**What the exercise asks**
Images should not appear in the copy, yet every line of the listing below must be printed exactly.

Segment Open

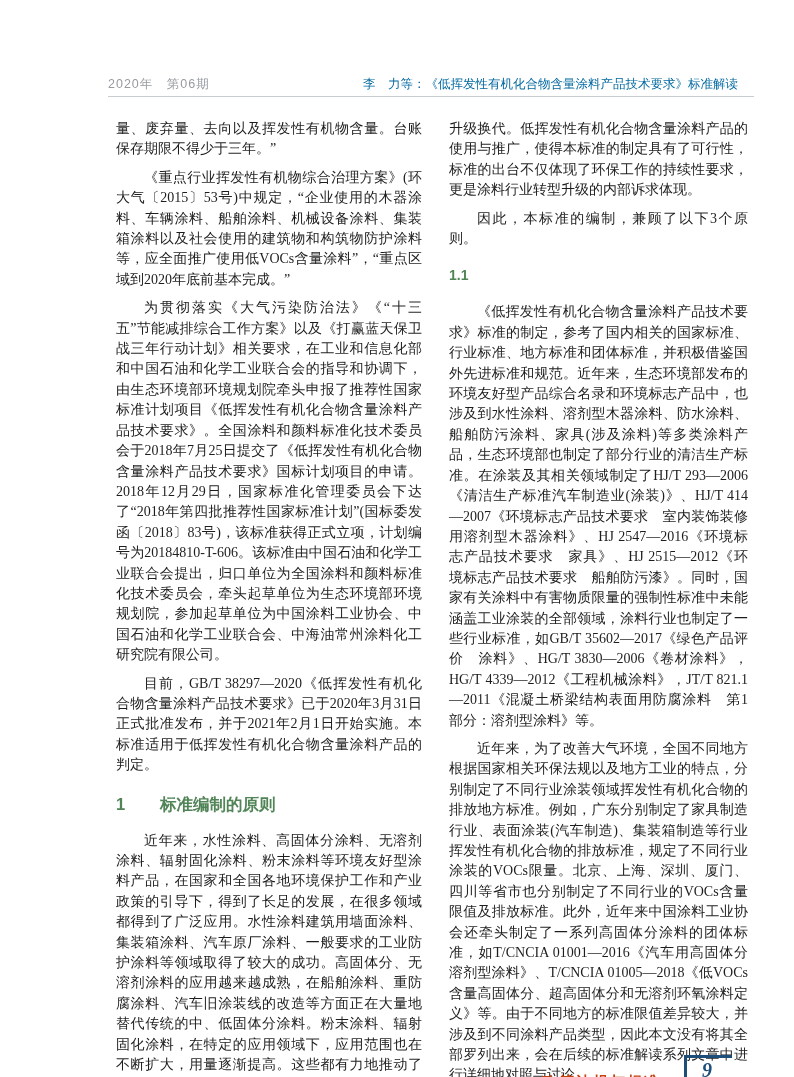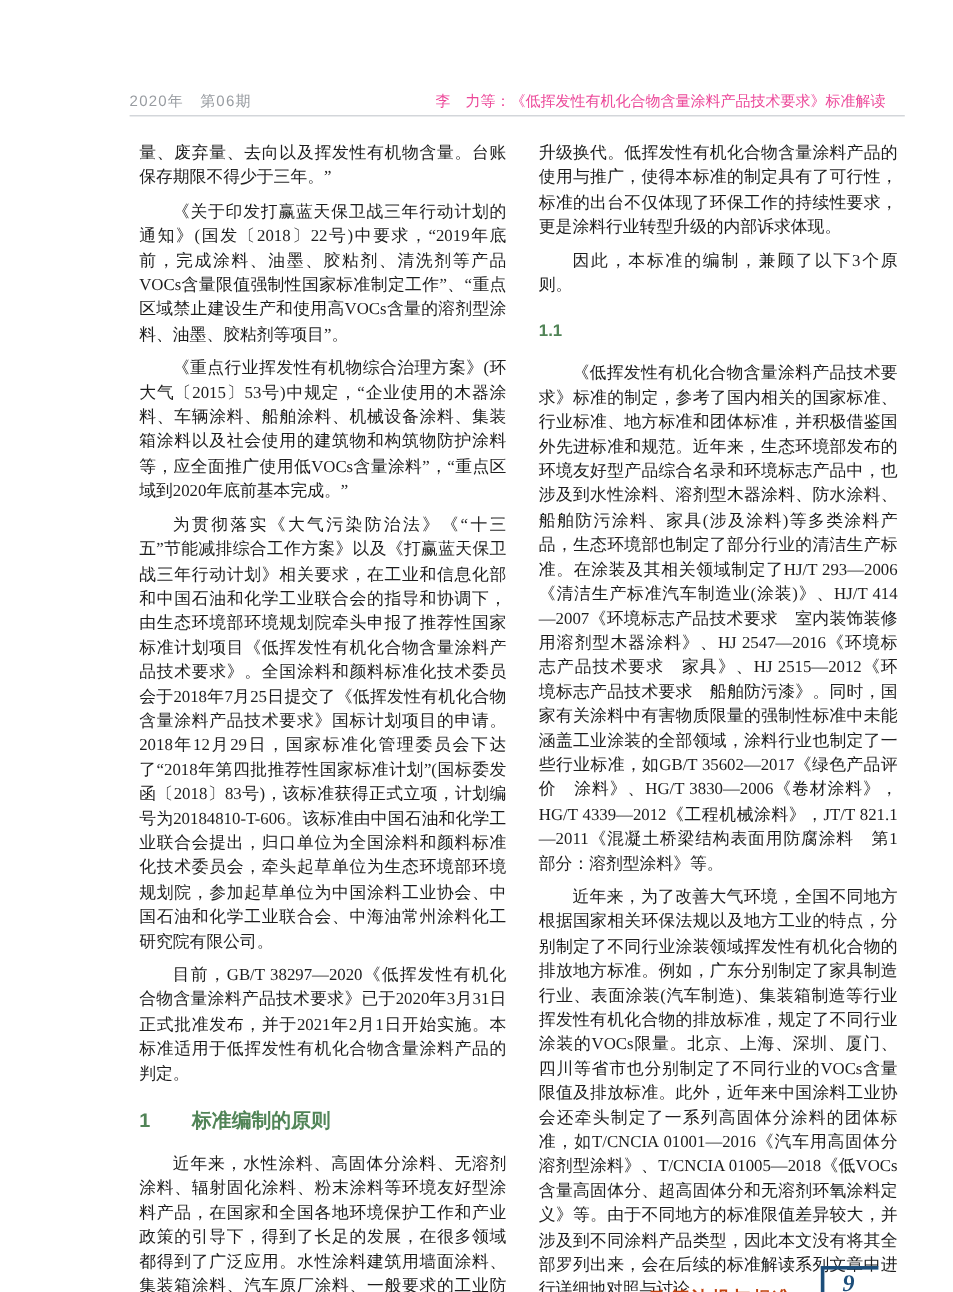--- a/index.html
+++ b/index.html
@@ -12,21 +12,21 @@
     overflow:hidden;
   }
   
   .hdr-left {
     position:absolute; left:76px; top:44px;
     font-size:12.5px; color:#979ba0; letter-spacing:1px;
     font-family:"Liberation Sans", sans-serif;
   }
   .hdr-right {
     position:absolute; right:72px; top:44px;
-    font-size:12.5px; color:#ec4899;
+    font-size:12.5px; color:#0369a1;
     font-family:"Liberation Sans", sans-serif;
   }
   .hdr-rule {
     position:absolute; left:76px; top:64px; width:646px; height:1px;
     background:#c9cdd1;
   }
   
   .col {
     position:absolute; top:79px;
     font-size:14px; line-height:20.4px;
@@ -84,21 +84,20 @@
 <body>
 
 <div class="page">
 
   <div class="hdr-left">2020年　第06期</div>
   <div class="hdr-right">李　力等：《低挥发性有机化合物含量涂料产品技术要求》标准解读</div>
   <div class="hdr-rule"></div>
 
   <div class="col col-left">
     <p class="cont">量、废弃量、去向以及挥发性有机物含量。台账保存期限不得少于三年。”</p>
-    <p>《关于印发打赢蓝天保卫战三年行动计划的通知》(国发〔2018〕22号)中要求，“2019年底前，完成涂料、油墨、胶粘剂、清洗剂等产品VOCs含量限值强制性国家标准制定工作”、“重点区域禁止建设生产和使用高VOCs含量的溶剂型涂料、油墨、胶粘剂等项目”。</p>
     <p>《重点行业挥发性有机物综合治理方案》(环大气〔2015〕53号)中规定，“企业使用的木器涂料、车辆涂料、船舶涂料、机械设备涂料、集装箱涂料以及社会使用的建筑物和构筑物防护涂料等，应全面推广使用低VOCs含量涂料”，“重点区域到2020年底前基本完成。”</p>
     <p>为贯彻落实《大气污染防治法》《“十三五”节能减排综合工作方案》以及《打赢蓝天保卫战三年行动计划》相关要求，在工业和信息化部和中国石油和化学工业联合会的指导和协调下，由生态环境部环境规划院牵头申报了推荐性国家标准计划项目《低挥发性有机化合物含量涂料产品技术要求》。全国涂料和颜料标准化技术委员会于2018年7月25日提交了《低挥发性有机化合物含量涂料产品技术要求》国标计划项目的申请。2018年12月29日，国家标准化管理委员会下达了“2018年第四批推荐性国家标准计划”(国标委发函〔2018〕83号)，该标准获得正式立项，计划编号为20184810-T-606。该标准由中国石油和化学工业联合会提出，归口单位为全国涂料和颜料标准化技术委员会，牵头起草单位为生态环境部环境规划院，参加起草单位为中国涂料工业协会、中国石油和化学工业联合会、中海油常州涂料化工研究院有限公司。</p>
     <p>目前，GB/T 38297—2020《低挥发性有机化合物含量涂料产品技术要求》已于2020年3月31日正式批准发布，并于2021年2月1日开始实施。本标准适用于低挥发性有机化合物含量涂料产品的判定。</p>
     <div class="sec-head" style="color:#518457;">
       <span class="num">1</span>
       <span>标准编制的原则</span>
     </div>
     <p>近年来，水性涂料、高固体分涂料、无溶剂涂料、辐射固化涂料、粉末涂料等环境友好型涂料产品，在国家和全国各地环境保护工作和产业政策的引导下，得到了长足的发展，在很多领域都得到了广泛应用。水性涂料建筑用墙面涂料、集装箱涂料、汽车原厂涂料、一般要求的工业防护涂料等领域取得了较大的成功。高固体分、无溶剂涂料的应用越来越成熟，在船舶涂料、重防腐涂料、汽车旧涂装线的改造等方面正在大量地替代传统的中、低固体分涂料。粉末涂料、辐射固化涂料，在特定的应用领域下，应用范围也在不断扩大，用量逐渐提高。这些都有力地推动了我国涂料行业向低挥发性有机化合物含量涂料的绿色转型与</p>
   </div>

Segment Closed

**Response for this exercise**
--- a/index.html
+++ b/index.html
@@ -12,21 +12,21 @@
     overflow:hidden;
   }
   
   .hdr-left {
     position:absolute; left:76px; top:44px;
     font-size:12.5px; color:#979ba0; letter-spacing:1px;
     font-family:"Liberation Sans", sans-serif;
   }
   .hdr-right {
     position:absolute; right:72px; top:44px;
-    font-size:12.5px; color:#ec4899;
+    font-size:12.5px; color:#0369a1;
     font-family:"Liberation Sans", sans-serif;
   }
   .hdr-rule {
     position:absolute; left:76px; top:64px; width:646px; height:1px;
     background:#c9cdd1;
   }
   
   .col {
     position:absolute; top:79px;
     font-size:14px; line-height:20.4px;
@@ -84,21 +84,20 @@
 <body>
 
 <div class="page">
 
   <div class="hdr-left">2020年　第06期</div>
   <div class="hdr-right">李　力等：《低挥发性有机化合物含量涂料产品技术要求》标准解读</div>
   <div class="hdr-rule"></div>
 
   <div class="col col-left">
     <p class="cont">量、废弃量、去向以及挥发性有机物含量。台账保存期限不得少于三年。”</p>
-    <p>《关于印发打赢蓝天保卫战三年行动计划的通知》(国发〔2018〕22号)中要求，“2019年底前，完成涂料、油墨、胶粘剂、清洗剂等产品VOCs含量限值强制性国家标准制定工作”、“重点区域禁止建设生产和使用高VOCs含量的溶剂型涂料、油墨、胶粘剂等项目”。</p>
     <p>《重点行业挥发性有机物综合治理方案》(环大气〔2015〕53号)中规定，“企业使用的木器涂料、车辆涂料、船舶涂料、机械设备涂料、集装箱涂料以及社会使用的建筑物和构筑物防护涂料等，应全面推广使用低VOCs含量涂料”，“重点区域到2020年底前基本完成。”</p>
     <p>为贯彻落实《大气污染防治法》《“十三五”节能减排综合工作方案》以及《打赢蓝天保卫战三年行动计划》相关要求，在工业和信息化部和中国石油和化学工业联合会的指导和协调下，由生态环境部环境规划院牵头申报了推荐性国家标准计划项目《低挥发性有机化合物含量涂料产品技术要求》。全国涂料和颜料标准化技术委员会于2018年7月25日提交了《低挥发性有机化合物含量涂料产品技术要求》国标计划项目的申请。2018年12月29日，国家标准化管理委员会下达了“2018年第四批推荐性国家标准计划”(国标委发函〔2018〕83号)，该标准获得正式立项，计划编号为20184810-T-606。该标准由中国石油和化学工业联合会提出，归口单位为全国涂料和颜料标准化技术委员会，牵头起草单位为生态环境部环境规划院，参加起草单位为中国涂料工业协会、中国石油和化学工业联合会、中海油常州涂料化工研究院有限公司。</p>
     <p>目前，GB/T 38297—2020《低挥发性有机化合物含量涂料产品技术要求》已于2020年3月31日正式批准发布，并于2021年2月1日开始实施。本标准适用于低挥发性有机化合物含量涂料产品的判定。</p>
     <div class="sec-head" style="color:#518457;">
       <span class="num">1</span>
       <span>标准编制的原则</span>
     </div>
     <p>近年来，水性涂料、高固体分涂料、无溶剂涂料、辐射固化涂料、粉末涂料等环境友好型涂料产品，在国家和全国各地环境保护工作和产业政策的引导下，得到了长足的发展，在很多领域都得到了广泛应用。水性涂料建筑用墙面涂料、集装箱涂料、汽车原厂涂料、一般要求的工业防护涂料等领域取得了较大的成功。高固体分、无溶剂涂料的应用越来越成熟，在船舶涂料、重防腐涂料、汽车旧涂装线的改造等方面正在大量地替代传统的中、低固体分涂料。粉末涂料、辐射固化涂料，在特定的应用领域下，应用范围也在不断扩大，用量逐渐提高。这些都有力地推动了我国涂料行业向低挥发性有机化合物含量涂料的绿色转型与</p>
   </div>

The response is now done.